**PROVIDED ENTRIES:**
[Start of Attachment]

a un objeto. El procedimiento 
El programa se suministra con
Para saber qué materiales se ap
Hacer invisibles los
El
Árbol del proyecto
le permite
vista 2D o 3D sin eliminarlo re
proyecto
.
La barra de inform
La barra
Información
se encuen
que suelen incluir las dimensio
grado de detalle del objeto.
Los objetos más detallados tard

[End of Attachment]

**TASK OBJECTIVE:** An exact repeat of the lines from the one containing "grado de detalle del objeto." through the final line above, both included, is the whole answer.

**OUTPUT:**
grado de detalle del objeto.
Los objetos más detallados tard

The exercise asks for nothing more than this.